:: RECORDED DATA ::

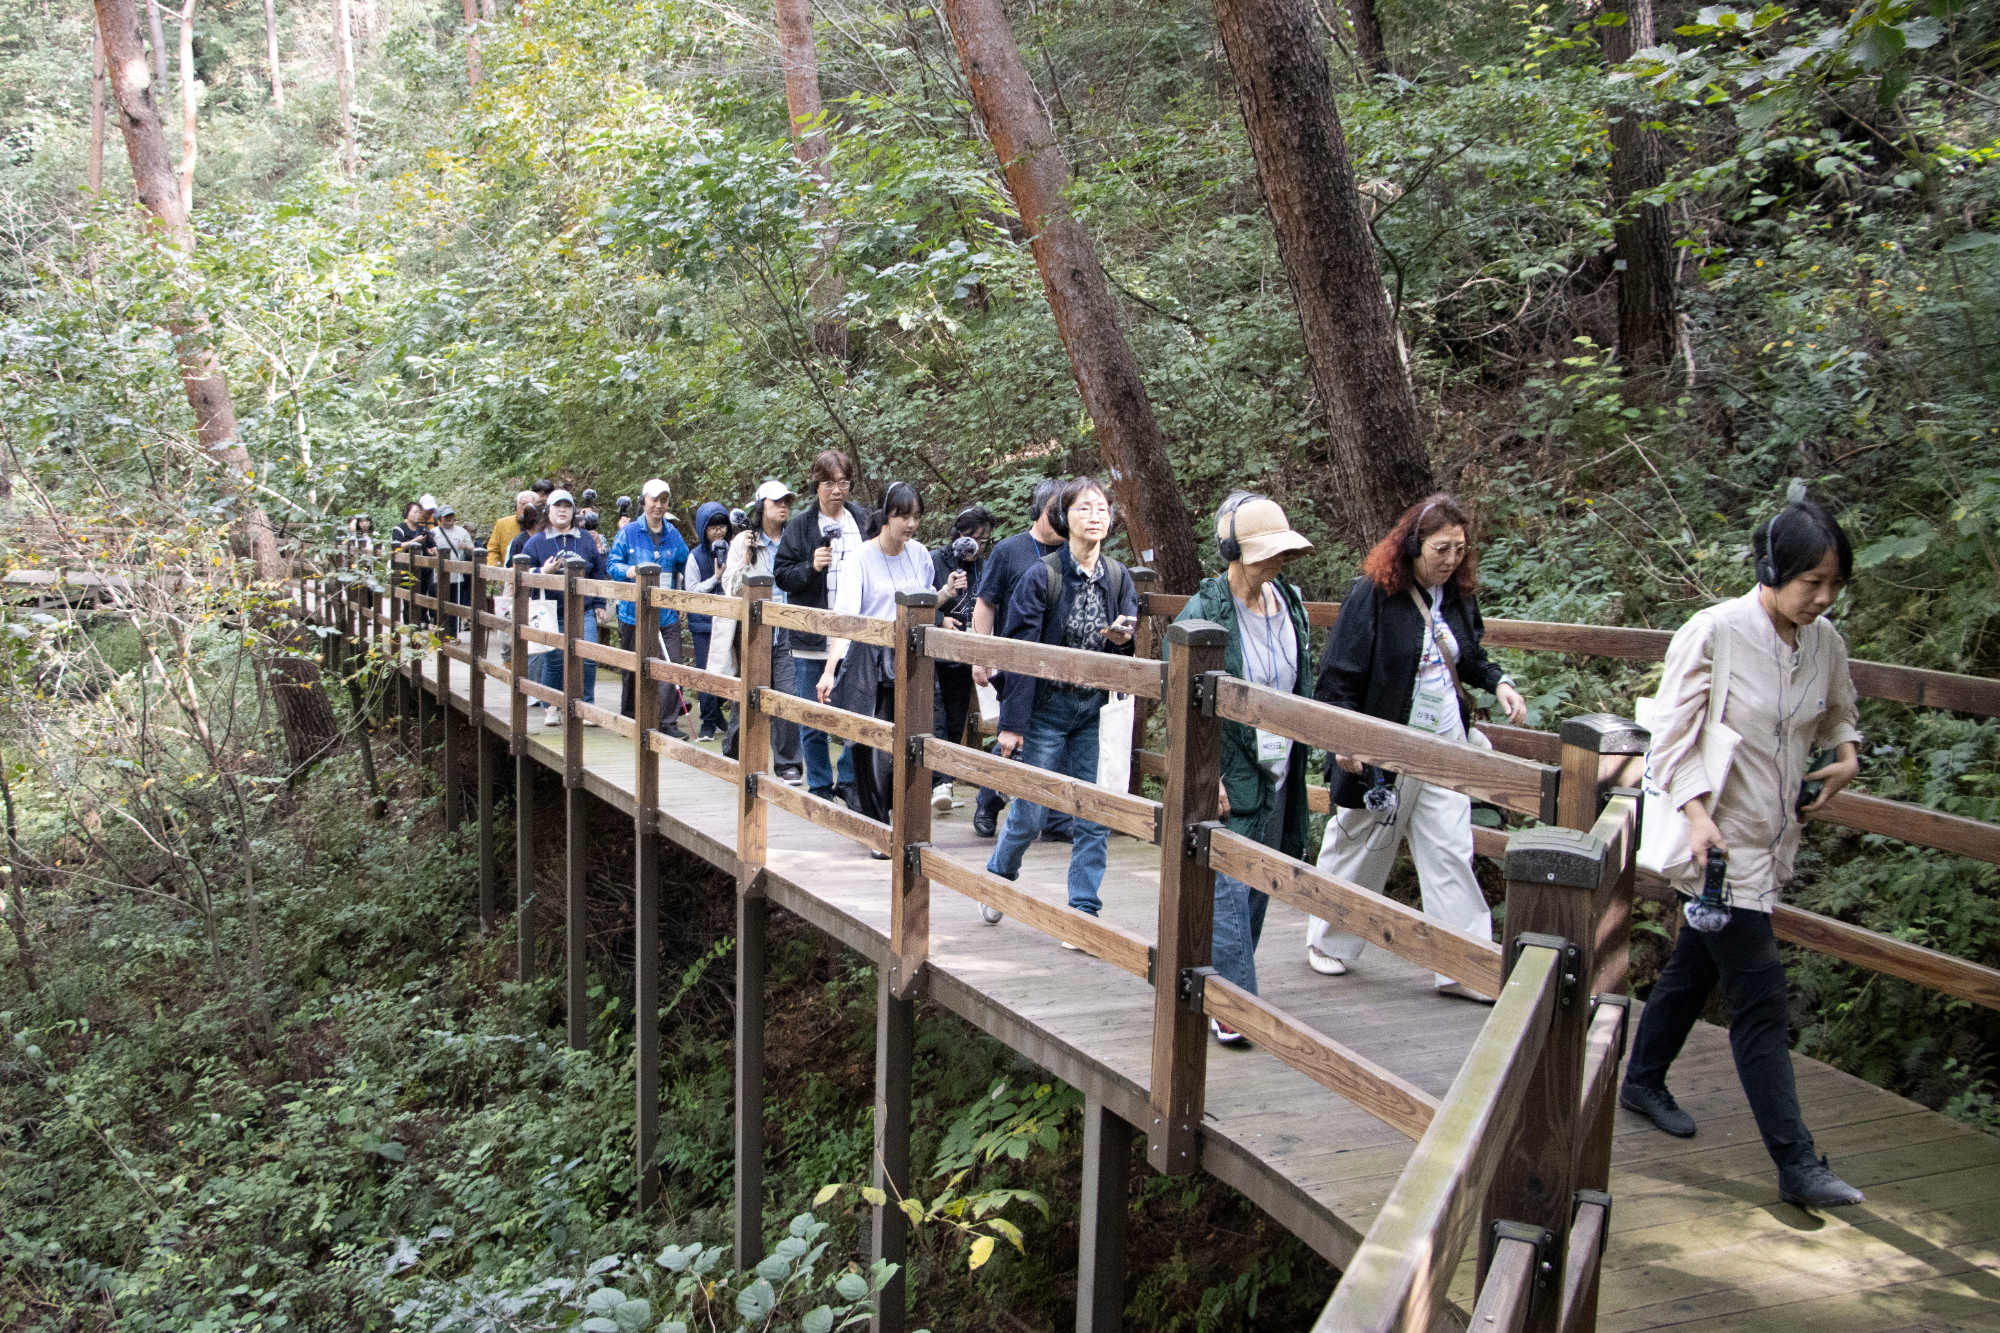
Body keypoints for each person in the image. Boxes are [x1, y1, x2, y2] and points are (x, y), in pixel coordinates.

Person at [1619, 501, 1865, 1209]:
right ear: (1772, 569)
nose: (1822, 597)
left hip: (1774, 836)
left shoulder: (1824, 642)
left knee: (1697, 962)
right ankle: (1797, 1163)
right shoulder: (1716, 632)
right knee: (1760, 1000)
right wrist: (1696, 815)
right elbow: (1669, 738)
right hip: (1718, 846)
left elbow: (1840, 707)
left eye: (1834, 583)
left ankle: (1641, 1079)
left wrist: (1845, 755)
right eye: (1811, 581)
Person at [1306, 494, 1529, 1000]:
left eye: (1459, 549)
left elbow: (1469, 657)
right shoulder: (1373, 595)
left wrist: (1499, 682)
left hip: (1444, 744)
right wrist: (1344, 738)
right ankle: (1329, 940)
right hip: (1386, 742)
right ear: (1412, 545)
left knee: (1451, 848)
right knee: (1363, 841)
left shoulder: (1458, 596)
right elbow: (1338, 674)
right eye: (1440, 548)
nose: (1450, 559)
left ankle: (1462, 964)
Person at [1171, 494, 1317, 1044]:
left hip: (1280, 765)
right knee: (1229, 886)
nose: (1274, 563)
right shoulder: (1205, 610)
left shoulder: (1292, 603)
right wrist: (1207, 772)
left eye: (1280, 553)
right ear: (1232, 552)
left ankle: (1219, 987)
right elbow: (1177, 690)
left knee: (1258, 882)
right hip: (1230, 769)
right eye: (1263, 554)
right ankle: (1235, 1005)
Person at [982, 477, 1138, 935]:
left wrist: (1123, 641)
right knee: (1030, 816)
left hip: (1093, 710)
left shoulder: (1117, 576)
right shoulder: (1042, 575)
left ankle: (1083, 913)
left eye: (1103, 508)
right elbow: (1020, 655)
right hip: (1046, 709)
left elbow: (1126, 651)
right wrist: (1012, 725)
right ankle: (998, 878)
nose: (1096, 515)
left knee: (1093, 813)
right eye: (1085, 508)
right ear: (1063, 518)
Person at [815, 481, 935, 847]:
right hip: (870, 659)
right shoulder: (861, 559)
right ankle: (876, 827)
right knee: (871, 745)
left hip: (911, 660)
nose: (909, 524)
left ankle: (901, 823)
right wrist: (830, 669)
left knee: (911, 743)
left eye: (915, 516)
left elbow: (928, 602)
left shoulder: (921, 554)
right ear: (886, 515)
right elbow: (846, 618)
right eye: (902, 515)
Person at [968, 479, 1070, 840]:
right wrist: (981, 655)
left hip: (1059, 664)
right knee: (1013, 738)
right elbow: (986, 603)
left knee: (1056, 738)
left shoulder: (1072, 555)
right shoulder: (1010, 551)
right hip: (1017, 660)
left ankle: (1057, 817)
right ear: (1041, 510)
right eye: (1057, 511)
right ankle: (989, 799)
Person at [774, 450, 870, 803]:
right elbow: (782, 575)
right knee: (812, 715)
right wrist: (810, 567)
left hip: (854, 636)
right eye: (829, 482)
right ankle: (818, 785)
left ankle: (847, 779)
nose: (836, 490)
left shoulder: (862, 520)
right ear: (816, 483)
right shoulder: (800, 526)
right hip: (811, 635)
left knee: (855, 713)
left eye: (843, 482)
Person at [719, 480, 805, 784]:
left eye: (786, 502)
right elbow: (730, 587)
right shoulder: (743, 540)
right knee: (749, 692)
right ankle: (734, 749)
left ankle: (787, 763)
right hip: (754, 627)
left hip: (788, 627)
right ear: (761, 506)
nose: (782, 506)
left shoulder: (795, 538)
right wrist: (745, 557)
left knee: (787, 692)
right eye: (775, 502)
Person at [608, 479, 692, 737]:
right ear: (643, 500)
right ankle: (632, 717)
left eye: (663, 500)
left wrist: (682, 598)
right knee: (634, 666)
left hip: (666, 614)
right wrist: (630, 571)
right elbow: (612, 565)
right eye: (654, 499)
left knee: (672, 664)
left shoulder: (673, 534)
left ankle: (667, 722)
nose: (658, 505)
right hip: (633, 613)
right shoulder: (629, 532)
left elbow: (686, 566)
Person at [520, 489, 607, 727]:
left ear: (573, 511)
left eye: (567, 506)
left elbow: (598, 573)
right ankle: (552, 706)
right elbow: (519, 574)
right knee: (555, 659)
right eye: (557, 506)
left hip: (583, 610)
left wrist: (600, 603)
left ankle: (586, 706)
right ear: (548, 511)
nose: (562, 510)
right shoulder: (536, 542)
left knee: (588, 658)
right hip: (551, 611)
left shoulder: (586, 539)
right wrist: (542, 572)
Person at [930, 505, 992, 813]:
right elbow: (918, 600)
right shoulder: (934, 560)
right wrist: (941, 618)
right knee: (935, 716)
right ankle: (939, 781)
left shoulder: (984, 566)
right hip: (934, 651)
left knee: (956, 720)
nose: (979, 545)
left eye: (985, 539)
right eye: (975, 538)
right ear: (960, 534)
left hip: (964, 655)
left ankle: (946, 782)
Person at [684, 501, 735, 742]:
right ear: (703, 528)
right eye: (712, 527)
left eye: (722, 526)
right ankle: (708, 722)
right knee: (706, 670)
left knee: (729, 671)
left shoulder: (734, 550)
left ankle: (716, 714)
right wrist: (715, 577)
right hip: (703, 622)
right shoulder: (695, 556)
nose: (718, 531)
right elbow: (691, 591)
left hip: (729, 620)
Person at [431, 503, 474, 636]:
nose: (449, 518)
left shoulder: (462, 532)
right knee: (439, 605)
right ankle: (440, 633)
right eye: (446, 516)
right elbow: (427, 550)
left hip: (456, 576)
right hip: (438, 575)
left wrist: (466, 547)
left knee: (454, 605)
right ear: (440, 518)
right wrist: (431, 551)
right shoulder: (433, 533)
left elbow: (474, 551)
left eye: (451, 515)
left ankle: (453, 634)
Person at [390, 502, 432, 624]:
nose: (418, 515)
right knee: (408, 599)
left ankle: (422, 622)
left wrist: (432, 550)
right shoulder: (399, 529)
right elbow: (397, 547)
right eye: (415, 512)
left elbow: (431, 546)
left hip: (423, 569)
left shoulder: (423, 529)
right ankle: (410, 628)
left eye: (419, 512)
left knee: (422, 596)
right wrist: (416, 540)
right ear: (407, 514)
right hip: (405, 569)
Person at [487, 491, 537, 567]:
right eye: (523, 504)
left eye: (530, 505)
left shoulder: (541, 526)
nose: (526, 507)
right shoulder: (502, 523)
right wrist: (491, 571)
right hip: (507, 570)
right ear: (517, 506)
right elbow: (492, 550)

:::

Output the data exactly as it is, with the pictures dropped.

Body keypoints for each person in the image. Boxes are [x1, y1, x2, y2] and points are (x, y), in pixel coordinates.

Person at [1619, 501, 1865, 1209]:
right ear: (1772, 569)
nose: (1822, 597)
left hip: (1774, 836)
left shoulder: (1824, 642)
left knee: (1697, 962)
right ankle: (1797, 1163)
right shoulder: (1716, 632)
right knee: (1760, 1000)
right wrist: (1696, 815)
right elbow: (1669, 738)
right hip: (1718, 846)
left elbow: (1840, 707)
left eye: (1834, 583)
left ankle: (1641, 1079)
left wrist: (1845, 755)
right eye: (1811, 581)
Person at [1306, 494, 1529, 1000]:
left eye: (1459, 549)
left elbow: (1469, 657)
right shoulder: (1373, 595)
left wrist: (1499, 682)
left hip: (1444, 744)
right wrist: (1344, 738)
right ankle: (1329, 940)
right hip: (1386, 742)
right ear: (1412, 545)
left knee: (1451, 848)
right knee: (1363, 841)
left shoulder: (1458, 596)
right elbow: (1338, 674)
right eye: (1440, 548)
nose: (1450, 559)
left ankle: (1462, 964)
Person at [1171, 494, 1317, 1044]:
left hip: (1280, 765)
right knee: (1229, 886)
nose: (1274, 563)
right shoulder: (1205, 610)
left shoulder: (1292, 603)
right wrist: (1207, 772)
left eye: (1280, 553)
right ear: (1232, 552)
left ankle: (1219, 987)
right elbow: (1177, 690)
left knee: (1258, 882)
right hip: (1230, 769)
right eye: (1263, 554)
right ankle: (1235, 1005)
Person at [982, 477, 1138, 935]:
left wrist: (1123, 641)
right knee: (1030, 816)
left hip: (1093, 710)
left shoulder: (1117, 576)
right shoulder: (1042, 575)
left ankle: (1083, 913)
left eye: (1103, 508)
right elbow: (1020, 655)
right hip: (1046, 709)
left elbow: (1126, 651)
right wrist: (1012, 725)
right ankle: (998, 878)
nose: (1096, 515)
left knee: (1093, 813)
right eye: (1085, 508)
right ear: (1063, 518)
Person at [815, 481, 935, 847]:
right hip: (870, 659)
right shoulder: (861, 559)
right ankle: (876, 827)
right knee: (871, 745)
left hip: (911, 660)
nose: (909, 524)
left ankle: (901, 823)
right wrist: (830, 669)
left knee: (911, 743)
left eye: (915, 516)
left elbow: (928, 602)
left shoulder: (921, 554)
right ear: (886, 515)
right elbow: (846, 618)
right eye: (902, 515)
Person at [968, 479, 1070, 840]:
right wrist: (981, 655)
left hip: (1059, 664)
right knee: (1013, 738)
right elbow: (986, 603)
left knee: (1056, 738)
left shoulder: (1072, 555)
right shoulder: (1010, 551)
right hip: (1017, 660)
left ankle: (1057, 817)
right ear: (1041, 510)
right eye: (1057, 511)
right ankle: (989, 799)
Person at [774, 450, 870, 803]:
right elbow: (782, 575)
right knee: (812, 715)
right wrist: (810, 567)
left hip: (854, 636)
right eye: (829, 482)
right ankle: (818, 785)
left ankle: (847, 779)
nose: (836, 490)
left shoulder: (862, 520)
right ear: (816, 483)
right shoulder: (800, 526)
right hip: (811, 635)
left knee: (855, 713)
left eye: (843, 482)
Person at [719, 480, 805, 784]:
left eye: (786, 502)
right elbow: (730, 587)
right shoulder: (743, 540)
right knee: (749, 692)
right ankle: (734, 749)
left ankle: (787, 763)
right hip: (754, 627)
left hip: (788, 627)
right ear: (761, 506)
nose: (782, 506)
left shoulder: (795, 538)
right wrist: (745, 557)
left knee: (787, 692)
right eye: (775, 502)
Person at [608, 479, 692, 737]:
right ear: (643, 500)
right ankle: (632, 717)
left eye: (663, 500)
left wrist: (682, 598)
right knee: (634, 666)
left hip: (666, 614)
right wrist: (630, 571)
right elbow: (612, 565)
right eye: (654, 499)
left knee: (672, 664)
left shoulder: (673, 534)
left ankle: (667, 722)
nose: (658, 505)
right hip: (633, 613)
right shoulder: (629, 532)
left elbow: (686, 566)
Person at [520, 489, 607, 727]:
left ear: (573, 511)
left eye: (567, 506)
left elbow: (598, 573)
right ankle: (552, 706)
right elbow: (519, 574)
right knee: (555, 659)
right eye: (557, 506)
left hip: (583, 610)
left wrist: (600, 603)
left ankle: (586, 706)
right ear: (548, 511)
nose: (562, 510)
right shoulder: (536, 542)
left knee: (588, 658)
right hip: (551, 611)
left shoulder: (586, 539)
right wrist: (542, 572)
Person at [930, 505, 992, 813]:
right elbow: (918, 600)
right shoulder: (934, 560)
right wrist: (941, 618)
right knee: (935, 716)
right ankle: (939, 781)
left shoulder: (984, 566)
right hip: (934, 651)
left knee: (956, 720)
nose: (979, 545)
left eye: (985, 539)
right eye: (975, 538)
right ear: (960, 534)
left hip: (964, 655)
left ankle: (946, 782)
Person at [684, 501, 735, 742]:
right ear: (703, 528)
right eye: (712, 527)
left eye: (722, 526)
right ankle: (708, 722)
right knee: (706, 670)
left knee: (729, 671)
left shoulder: (734, 550)
left ankle: (716, 714)
right wrist: (715, 577)
right hip: (703, 622)
right shoulder: (695, 556)
nose: (718, 531)
right elbow: (691, 591)
left hip: (729, 620)
Person at [431, 503, 474, 636]:
nose: (449, 518)
left shoulder: (462, 532)
right knee: (439, 605)
right ankle: (440, 633)
right eye: (446, 516)
right elbow: (427, 550)
left hip: (456, 576)
right hip: (438, 575)
left wrist: (466, 547)
left knee: (454, 605)
right ear: (440, 518)
right wrist: (431, 551)
right shoulder: (433, 533)
left elbow: (474, 551)
left eye: (451, 515)
left ankle: (453, 634)
Person at [390, 502, 432, 624]:
nose: (418, 515)
right knee: (408, 599)
left ankle: (422, 622)
left wrist: (432, 550)
right shoulder: (399, 529)
right elbow: (397, 547)
right eye: (415, 512)
left elbow: (431, 546)
left hip: (423, 569)
left shoulder: (423, 529)
right ankle: (410, 628)
left eye: (419, 512)
left knee: (422, 596)
right wrist: (416, 540)
right ear: (407, 514)
right hip: (405, 569)
Person at [487, 491, 537, 567]:
right eye: (523, 504)
left eye: (530, 505)
left shoulder: (541, 526)
nose: (526, 507)
right shoulder: (502, 523)
right wrist: (491, 571)
right hip: (507, 570)
right ear: (517, 506)
right elbow: (492, 550)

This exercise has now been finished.